-- SUPPLIED INFORMATION follows --
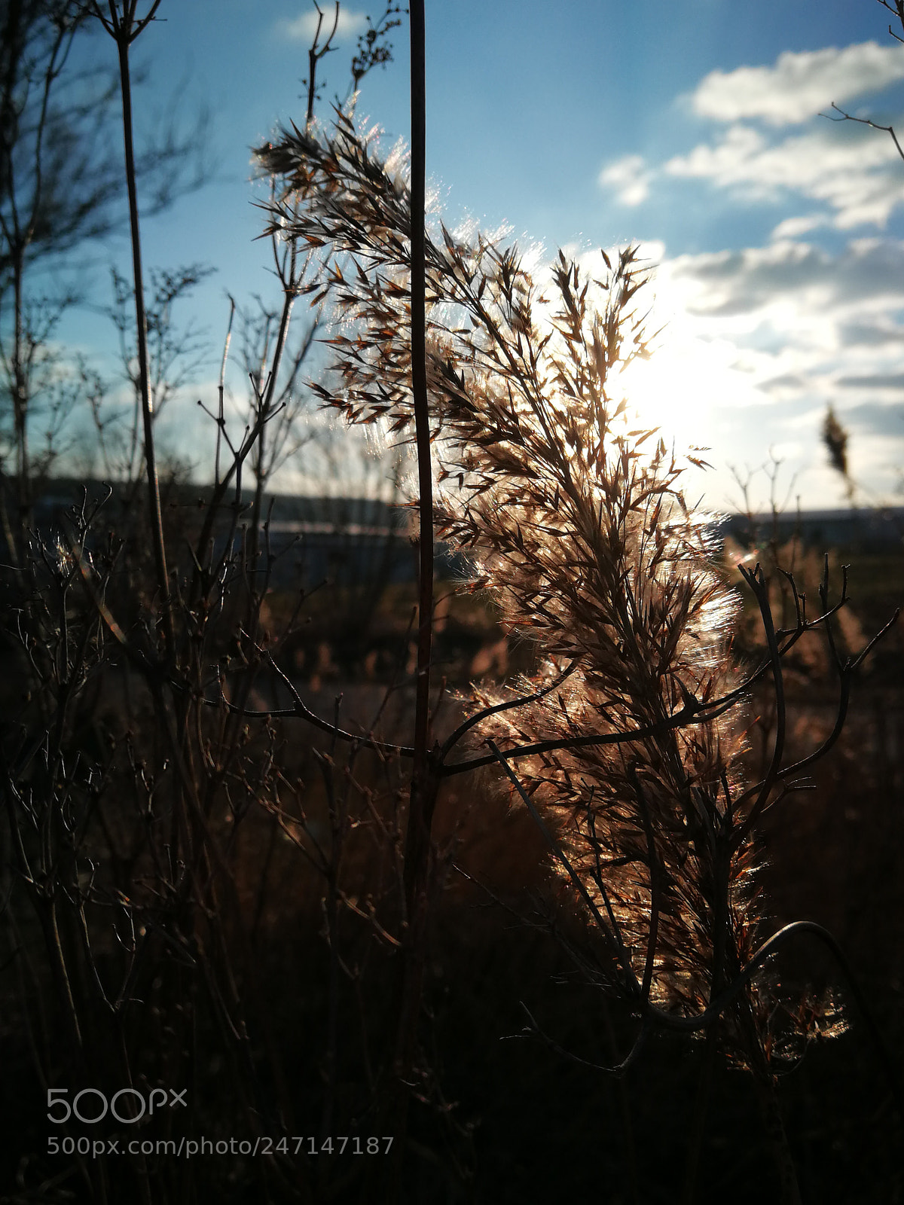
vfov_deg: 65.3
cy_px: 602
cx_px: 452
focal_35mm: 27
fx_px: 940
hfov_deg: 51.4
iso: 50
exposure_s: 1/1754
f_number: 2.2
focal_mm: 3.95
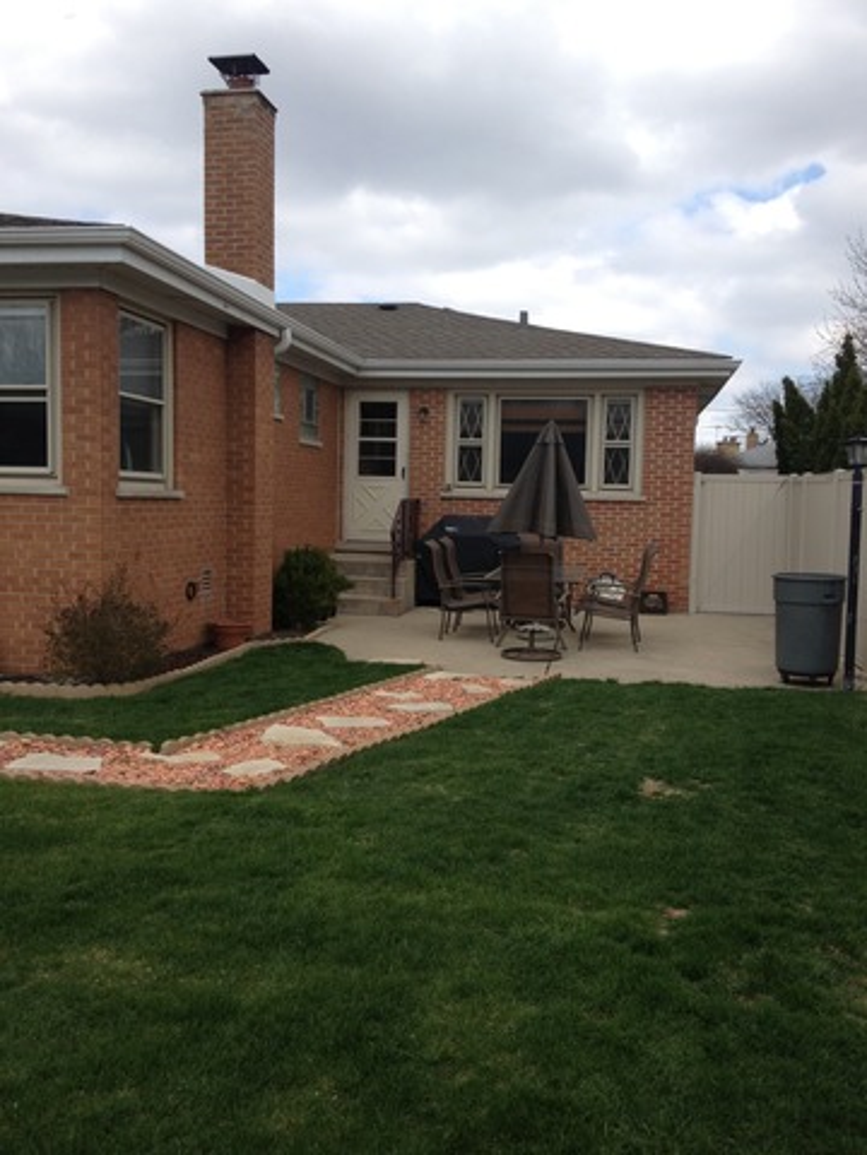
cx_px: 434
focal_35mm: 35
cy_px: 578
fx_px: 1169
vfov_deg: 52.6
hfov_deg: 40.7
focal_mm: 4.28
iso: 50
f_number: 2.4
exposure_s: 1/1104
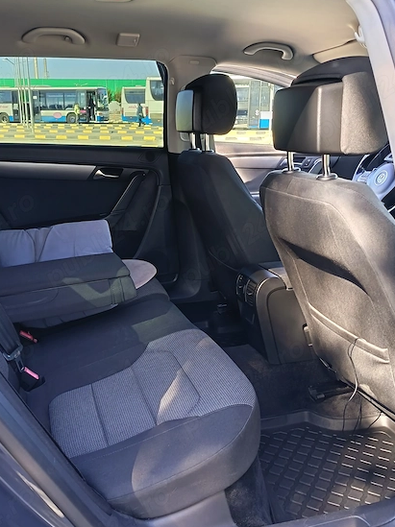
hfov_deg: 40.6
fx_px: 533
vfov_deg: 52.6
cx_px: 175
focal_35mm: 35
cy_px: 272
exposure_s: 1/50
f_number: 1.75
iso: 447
-- SUPPLIED INFORMATION concluded --
> [PROBLEM REQUIREMENTS]: Please repeat the entries above exactly, leaving out any pictures.

> [OUTPUT]:
vfov_deg: 65.3
cy_px: 602
cx_px: 452
focal_35mm: 27
fx_px: 940
hfov_deg: 51.4
iso: 50
exposure_s: 1/1754
f_number: 2.2
focal_mm: 3.95
cx_px: 434
focal_35mm: 35
cy_px: 578
fx_px: 1169
vfov_deg: 52.6
hfov_deg: 40.7
focal_mm: 4.28
iso: 50
f_number: 2.4
exposure_s: 1/1104
hfov_deg: 40.6
fx_px: 533
vfov_deg: 52.6
cx_px: 175
focal_35mm: 35
cy_px: 272
exposure_s: 1/50
f_number: 1.75
iso: 447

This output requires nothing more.